While South Africa has dented world beaters Australia’s Test and ODI image, Indian cricket has snowballed into a new curve in becoming Asia’s super power in the game breathing down the two world beaters South Africa and Australia for number one supremacy. Already, Mahendra Singh Dhoni’s team has edged out world champions and long time kings of one-day cricket Australia into third slot in claiming the No.2 ODI ranking next to South Africa while their Test standing is among the top bracket of world cricket at No. 3 next to South Africa and Australia.

Sehwag takes batting to a new curve.

Evidently, with Australia losing its superior clout of over a decade at the hands of Greame Smith South Africans with series losses at both Test and ODI level in the wake of a Test series defeat to India away, the world cricketing hemisphere sees a new dominance with the emergence of South Africa and India in a race to dominate the game. While the South Africans, who have been dogged for years since its pre-apartheid dominance of the game nearly five decades ago with a lost world cup dream from the jaws of victory in 1999, have apparently shed a long hoodoo cast on their cricket by Australia and a stigma of match fixing under disgraced former captain Hansie Cronje, thanks to a new creation under Greame Smith in the last five to six years, Indian cricket gainining new muscle from a limping image some two years ago must be attributed to a miracle captain in the debonair young Dhoni and their embracing Twenty20 cricket from which they have apparently derived much clout.

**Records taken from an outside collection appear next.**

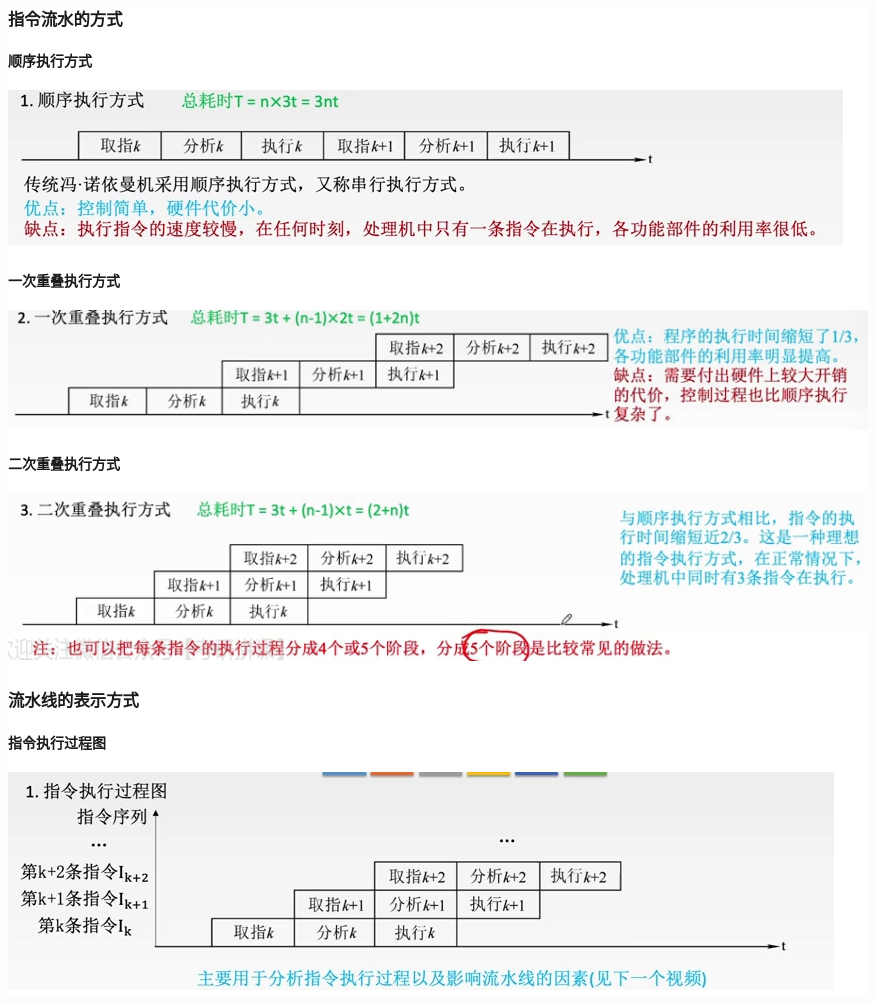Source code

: ### 指令流水的方式

#### 顺序执行方式

![image-20210729220734905](/images/image-20210729220734905.jpg)

#### 一次重叠执行方式

![image-20210729220806932](/images/image-20210729220806932.jpg)

#### 二次重叠执行方式

![image-20210729220909305](/images/image-20210729220909305.jpg)

### 流水线的表示方式

#### 指令执行过程图

![image-20210729221059504](/images/image-20210729221059504.jpg)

Indeed, to capture the meteoric rise of these two countries, one a nation from the African continent and the other further from the West to the sub-continent’s cricket crazy India where the game is almost religion to its inhabitants must tantalisingly paint the cricketing hemisphere. India shed a 2007 world cup misadventure that was horrendously marked with a licking at the hands of minnows Bangladesh that followed the sacking of its Australian born coach Greg Chappell, for a short time believing in its local coaching expertise before the arrival of former South African cricketer Gary Kirsten has transformed from all that into winning ways. First a 2-1 Test series triumph over Australia down under skippered by Anil Kumble, the inaugural Twenty20 World Cup, beating Pakistan in two ODI series’, a historic 2-1 Test series eclipse of Australia at home, a humiliation of England (5-nil in ODIs) and 1-0 Test series at home before a 4-1 ODI trouncing for a historic away triumph over Sri Lanka in 25 years crowned by a one-off Twenty20 win over the Lankans.

That the Indian batting machinery has vastly derived muscle from one season of Twenty 20 cricket in the form of the Indian Premier League not so long ago that has seen batsmen like Yuvraj Singh and Virender Sehwag inject a new type of ballooning into their strokeplay is significant for world cricket; a factor that evidently looks like raising their cricket to another level that could see Dhoni and company claim the No.1 spot in both forms of the game. In this context their bowling department too has fast developed with the likes of Irfan Pathan, Zaheer Khan and Praveen Kumar mastering the finer points in fast bowling. Add off spinning wizard Harbhajan Singh into the fold and it is a potential bowling force.

South African cricket traversed in a new voyage that basked in a historic series win that saw Australia lose a home series after 16 years since losing to the West Indies. Under the coaching tutelage of Micky Arthur South Africa had recaptured their magic formula akin to the early days of under Bob Woolmer, thanks to the fantastic batting feats of their captain Smith, A.B. de Villiers, Neil Mckenzie and new boy John Paul Duminy whose match winning 166 in the second Test against Australia underwrote a new arrival in the South African batting ranks after a long time. Elegant and graceful with a silky cover drive and square cut Duminy apparently is their new star along with de Villiers set to take South African batting to new heights.

As it is, South Africa and India have marked a new chapter in world cricket at the expense of Australia which has markedly seen a golden era that started with Mark Taylor and then Steve Waugh before Ricky Ponting disintegrate with the retirement of such greats like Shane Warne, Glen McGrath and Adam Gilchrist.